# **Exploratory Data Analysis**

In this program, we will analyze comments of banking services by visualizing word frequency as wordcloud. Three wordclound for possitive, negative and neutral comments will be displayed. 

In [1]:
!pip3 install pythainlp # install the pythainlp library



In [2]:
# Import python libraries used in this program
import string
import unicodedata
import numpy as np
import pandas as pd
import matplotlib.pyplot as plt
from wordcloud import WordCloud
from nltk.probability import FreqDist
from pythainlp.tokenize import word_tokenize
from pythainlp.util import normalize
from pythainlp.tag import pos_tag
from pythainlp.corpus.common import thai_stopwords
from pythainlp import thai_punctuations

ModuleNotFoundError: No module named 'pandas'

In [0]:
# Define proprocessing function 
def preprocessing(text):
  text = unicodedata.normalize("NFKD", text)
  # step 1: word tokenization 
  token = word_tokenize(text, engine="longest", keep_whitespace=False)
  # step 2: word normalization 
  normalized_token = []
  for item in token:
    normalized_token.append(normalize(item))
  #step 3: remove stop words
  stopwords = thai_stopwords()
  woStopword_token = []
  for item in normalized_token:
    if item not in stopwords:
      woStopword_token.append(item)

Items stored from a collection:
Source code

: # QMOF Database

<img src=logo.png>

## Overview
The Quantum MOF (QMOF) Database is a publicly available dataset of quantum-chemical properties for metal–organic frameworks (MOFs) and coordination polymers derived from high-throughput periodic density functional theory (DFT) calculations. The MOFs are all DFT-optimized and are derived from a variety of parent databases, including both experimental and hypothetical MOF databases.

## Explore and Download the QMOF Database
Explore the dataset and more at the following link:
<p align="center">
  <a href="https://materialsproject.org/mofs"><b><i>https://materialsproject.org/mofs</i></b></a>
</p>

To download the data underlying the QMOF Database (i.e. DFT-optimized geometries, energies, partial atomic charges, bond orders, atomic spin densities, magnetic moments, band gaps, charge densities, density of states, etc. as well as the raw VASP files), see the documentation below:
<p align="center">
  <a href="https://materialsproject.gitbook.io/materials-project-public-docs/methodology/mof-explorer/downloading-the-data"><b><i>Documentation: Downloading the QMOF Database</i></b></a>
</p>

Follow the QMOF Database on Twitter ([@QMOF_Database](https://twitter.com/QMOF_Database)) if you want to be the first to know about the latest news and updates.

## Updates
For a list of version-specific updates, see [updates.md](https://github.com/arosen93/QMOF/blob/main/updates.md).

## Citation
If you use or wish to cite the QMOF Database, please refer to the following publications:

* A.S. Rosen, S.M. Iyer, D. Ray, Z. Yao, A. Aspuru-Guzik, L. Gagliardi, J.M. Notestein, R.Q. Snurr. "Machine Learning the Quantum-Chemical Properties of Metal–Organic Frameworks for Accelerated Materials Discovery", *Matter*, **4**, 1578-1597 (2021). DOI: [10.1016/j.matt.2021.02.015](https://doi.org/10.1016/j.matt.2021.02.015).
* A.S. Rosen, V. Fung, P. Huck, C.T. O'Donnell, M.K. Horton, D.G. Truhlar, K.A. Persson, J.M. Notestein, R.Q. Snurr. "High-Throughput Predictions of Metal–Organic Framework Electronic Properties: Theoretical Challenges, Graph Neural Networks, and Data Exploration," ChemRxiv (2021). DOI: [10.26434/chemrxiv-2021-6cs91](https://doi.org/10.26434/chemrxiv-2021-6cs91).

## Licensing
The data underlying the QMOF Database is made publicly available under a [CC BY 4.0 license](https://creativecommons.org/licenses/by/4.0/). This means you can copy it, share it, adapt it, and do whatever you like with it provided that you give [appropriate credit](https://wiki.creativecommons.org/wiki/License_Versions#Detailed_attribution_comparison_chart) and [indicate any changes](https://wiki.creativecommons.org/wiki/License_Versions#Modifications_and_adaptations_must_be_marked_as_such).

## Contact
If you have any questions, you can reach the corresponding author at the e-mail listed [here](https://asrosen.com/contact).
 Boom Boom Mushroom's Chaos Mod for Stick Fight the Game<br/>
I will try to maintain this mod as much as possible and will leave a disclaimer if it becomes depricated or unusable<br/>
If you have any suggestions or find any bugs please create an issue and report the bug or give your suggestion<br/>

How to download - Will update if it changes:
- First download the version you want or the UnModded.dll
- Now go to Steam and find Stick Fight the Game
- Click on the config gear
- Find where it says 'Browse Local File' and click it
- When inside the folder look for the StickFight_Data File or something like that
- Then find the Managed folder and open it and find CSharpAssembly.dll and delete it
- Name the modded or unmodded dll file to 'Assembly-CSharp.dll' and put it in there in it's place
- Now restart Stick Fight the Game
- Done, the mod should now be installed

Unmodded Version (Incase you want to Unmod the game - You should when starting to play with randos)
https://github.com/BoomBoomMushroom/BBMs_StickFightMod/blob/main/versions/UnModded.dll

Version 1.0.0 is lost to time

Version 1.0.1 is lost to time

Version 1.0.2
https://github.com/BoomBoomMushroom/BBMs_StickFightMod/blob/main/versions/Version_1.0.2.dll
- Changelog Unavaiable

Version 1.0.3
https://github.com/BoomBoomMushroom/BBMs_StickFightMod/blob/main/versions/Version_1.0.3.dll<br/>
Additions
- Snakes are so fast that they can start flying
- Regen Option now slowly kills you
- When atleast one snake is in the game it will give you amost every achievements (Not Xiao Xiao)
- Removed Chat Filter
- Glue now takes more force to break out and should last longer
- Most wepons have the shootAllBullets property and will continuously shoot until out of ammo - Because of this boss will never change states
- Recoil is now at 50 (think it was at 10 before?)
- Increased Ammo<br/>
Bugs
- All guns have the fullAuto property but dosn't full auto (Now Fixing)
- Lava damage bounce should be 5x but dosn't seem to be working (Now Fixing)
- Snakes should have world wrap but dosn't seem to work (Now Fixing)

**Task objective:** Transcribe the portion of the exploratory data analysis page that starts with "ModuleNotFoundError: No module" and goes on through "stopwords = thai_stopwords()".

**Exercise response:**
ModuleNotFoundError: No module named 'pandas'

In [0]:
# Define proprocessing function 
def preprocessing(text):
  text = unicodedata.normalize("NFKD", text)
  # step 1: word tokenization 
  token = word_tokenize(text, engine="longest", keep_whitespace=False)
  # step 2: word normalization 
  normalized_token = []
  for item in token:
    normalized_token.append(normalize(item))
  #step 3: remove stop words
  stopwords = thai_stopwords()